A due mesi dalle elezioni, dopo che da più parti se ne era rimarcata la mancanza di esperienza internazionale, Donald Trump con una mossa inattesa si è recato in Messico, accettando l’invito che presidente Peña Nieto aveva rivolto ai due candidati alla Casa Bianca.
Mal tollerato dalla maggioranza dei messicani per le sue dichiarazioni sull’immigrazione e sulla futura costruzione di un muro al confine con lo stato centroamericano, Trump è riuscito a dimostrare di potersi comportare da leader normale. Ha ottenuto un riconoscimento inaspettato da parte di un leader straniero che lo aveva paragonato a Hitler e Mussolini, e la stessa performance nella quale si è esibito nella conferenza stampa al termine del summit col presidente del Messico è stata di certo un duro colpo tanto per i suoi seguaci posti su posizioni estreme quanto per gli oppositori più critici.
In maniera forse inaspettatamente pragmatica e costruttiva, il magnate di New York ha affermato: «Propongo al Messico di lavorare insieme su cinque obiettivi comuni. Primo, fermare l’immigrazione clandestina anche da altri paesi latinoamericani, un disastro umanitario che danneggia anche voi. Secondo: rendere sicuro il confine, rispettando il diritto di costruire un muro per difenderlo. Terzo, smantellare insieme i cartelli dei narcos. Quarto: migliorare il NAFTA (North American Free Trade Agreement, ndr) per renderci tutti più forti, anche contro la concorrenza cinese. Quinto: manteniamo la ricchezza manifatturiera nel nostro emisfero».

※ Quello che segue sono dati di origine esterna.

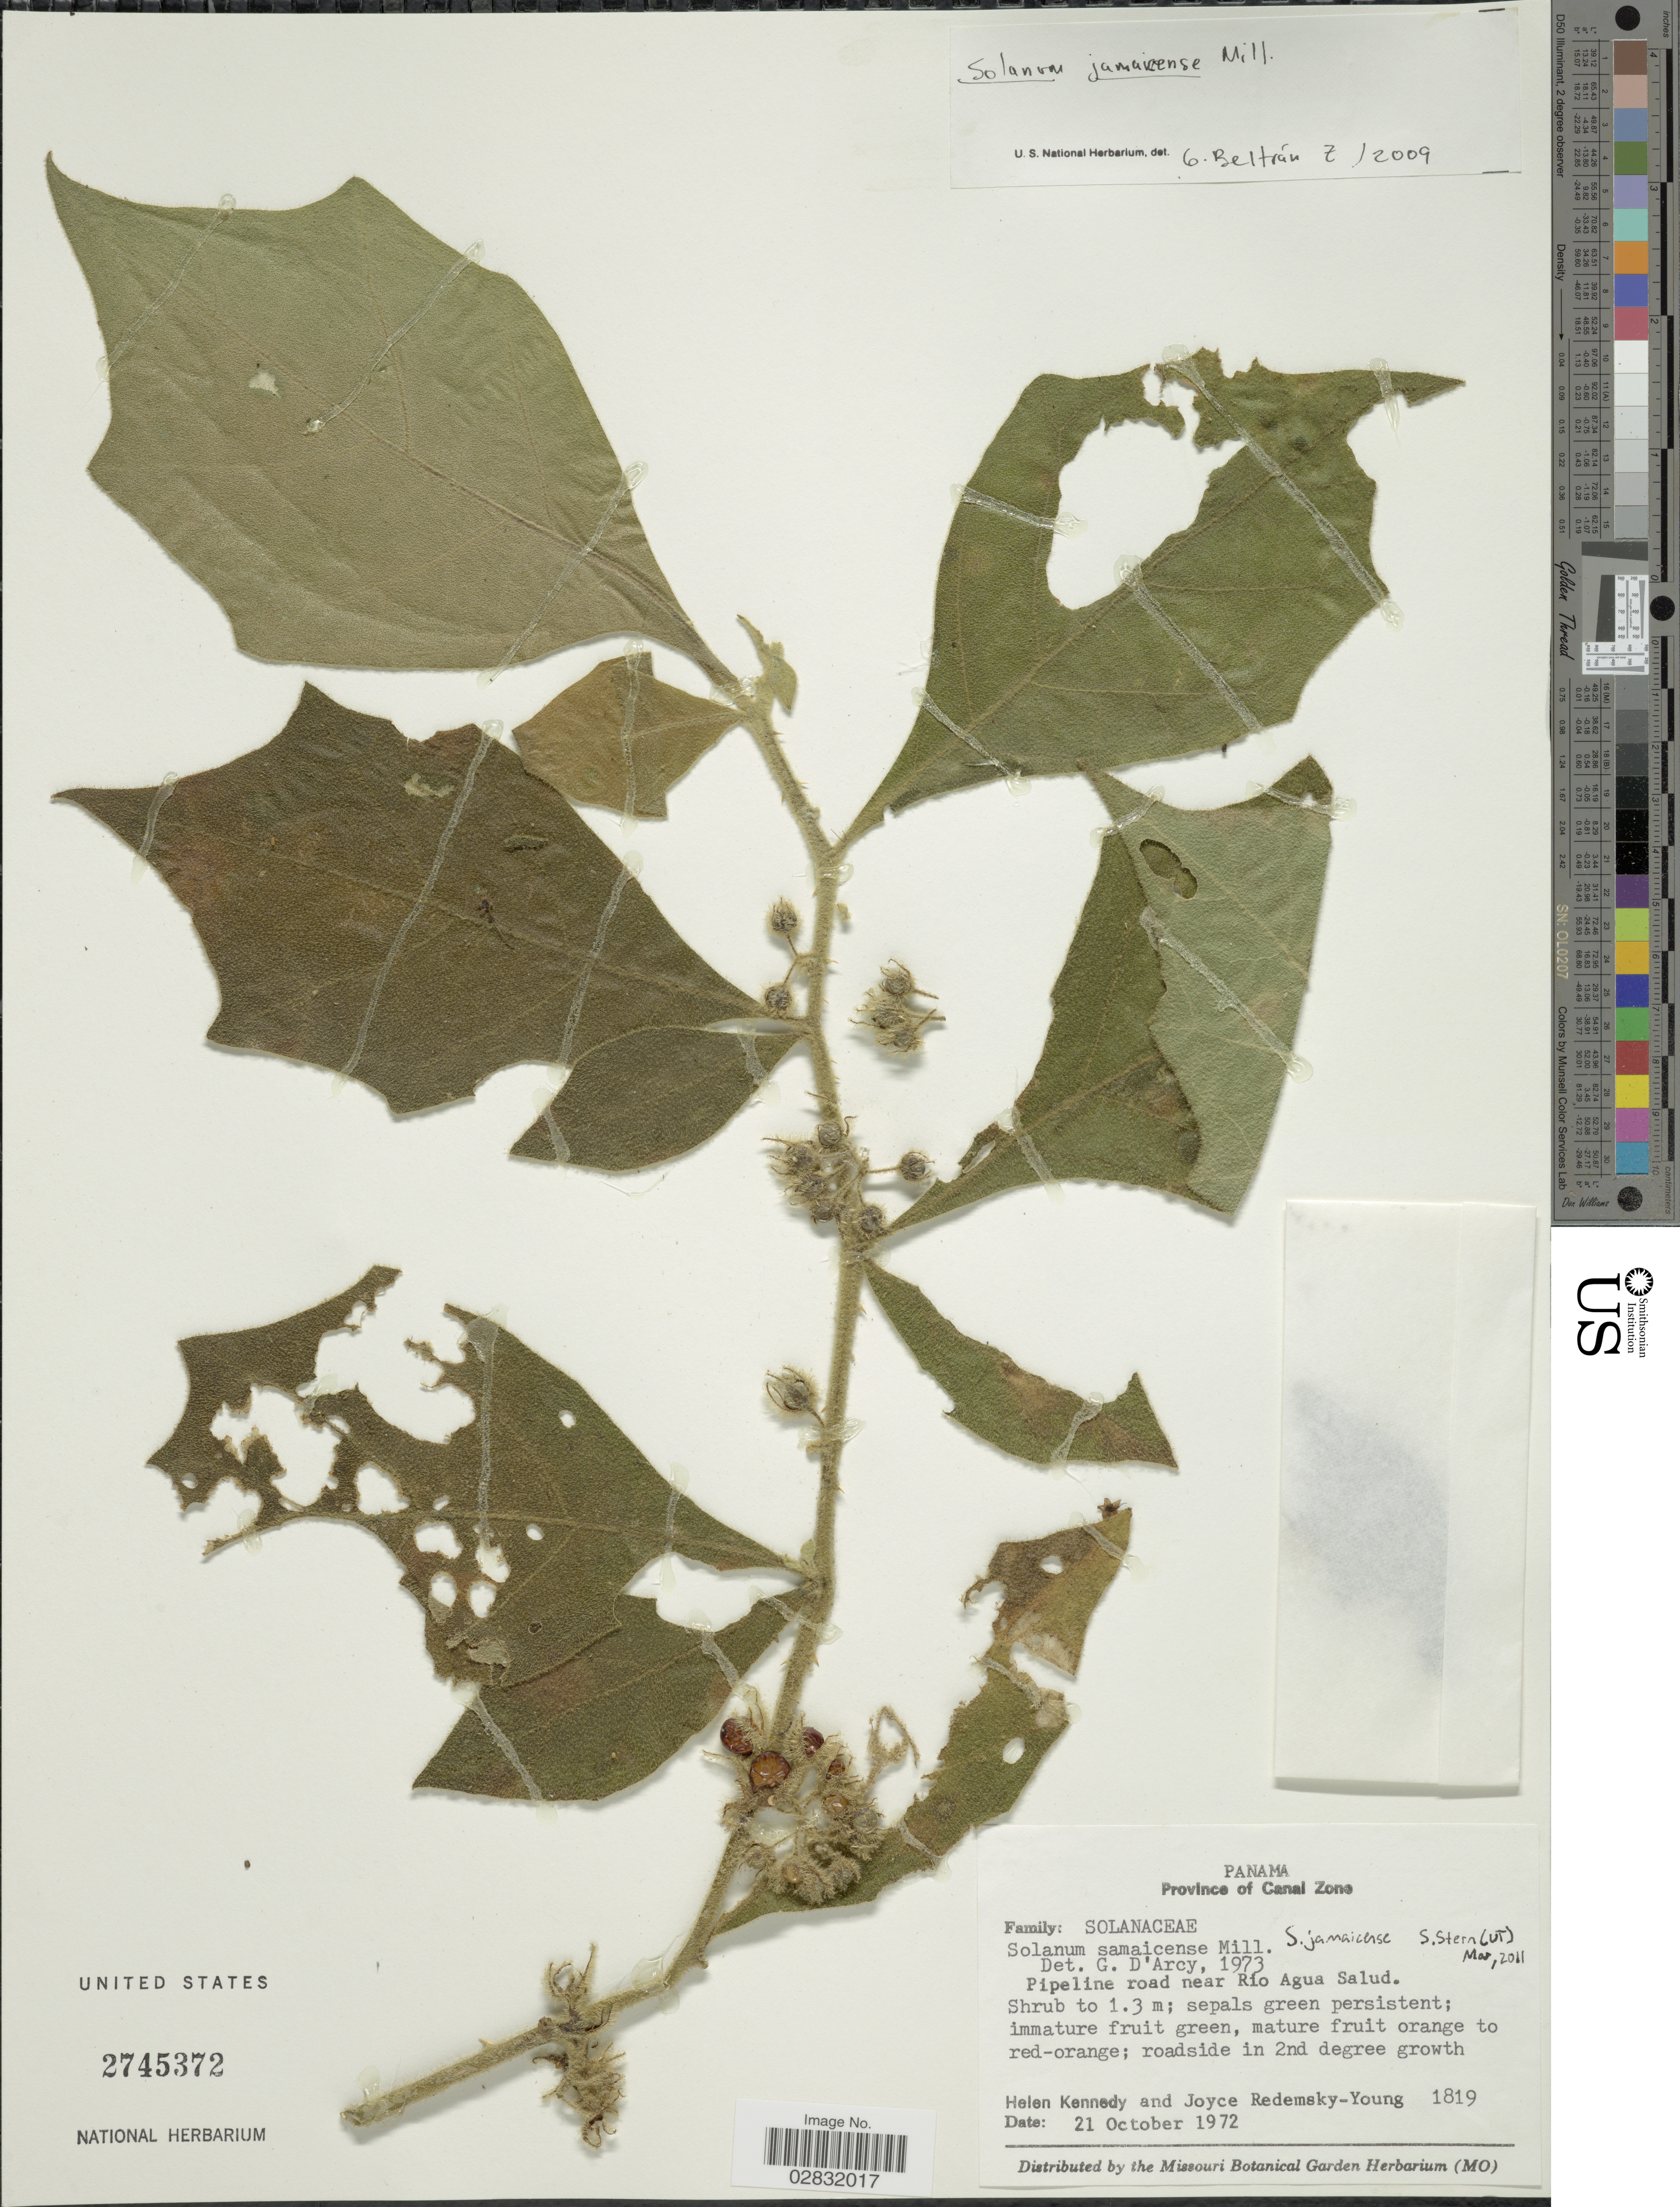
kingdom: Plantae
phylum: Tracheophyta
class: Magnoliopsida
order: Solanales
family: Solanaceae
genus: Solanum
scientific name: Solanum jamaicense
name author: Mill.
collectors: H. Kennedy & J. Redemsky-Young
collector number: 1819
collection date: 1972-10-21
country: Panama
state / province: Colón / Panamá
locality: Province of Canal Zone. Pipeline road near Rio Agua Salud.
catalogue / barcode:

Hillary Clinton, che nel frattempo è stata impegnata nel portare a termine la raccolta fondi prima di azionare una capillare campagna negli swing-states, si è anche concentrata a preparare i match televisivi contro Trump avvalendosi di una task force di psicologi per studiare i punti deboli dell’avversario. Non mancheranno di certo i riferimenti alle politiche di tolleranza zero promesse da Trump sull’immigrazione, potenzialmente capaci di spostare i voti delle minoranze. Proprio in riferimento al voto delle minoranza, anche sulla base dei risultati dei sondaggi negli stati decisivi è chiaro come il partito Repubblicano abbia, probabilmente, come ultima carta a disposizione per vincere a novembre, quella di conquistare il voto afroamericano.
Su queste basi si può facilmente spiegare l’approccio più morbido, almeno nei toni, assunto dal candidato repubblicano negli ultimi tempi. Non potranno bastare, infatti, i soli wasp (White Anglo-Saxon Protestant, ndr) al tycoon di New York per issarsi fino alla Casa Bianca e la sfida è ormai, come detto, quella di portare dalla propria parte la comunità afroamericana. Gli ultimi sondaggi, però, dicono che non sarà affatto un’impresa facile se è vero che, come sostiene l’istituto Morning Consult, soltanto il 5% dei neri d’America se si votasse oggi sceglierebbe Trump. In questo senso è da leggersi il primo intervento di Trump all’interno di una chiesa di una comunità afro, la Great Faith Ministries di Detroit, una città composta per l’83% da neri. Trump, nell’occasione, si è detto aperto ad ascoltare il messaggio della comunità afroamericana e speranzoso che la sua stessa presenza potesse dare maggiore risalto alle voci di questa minoranza.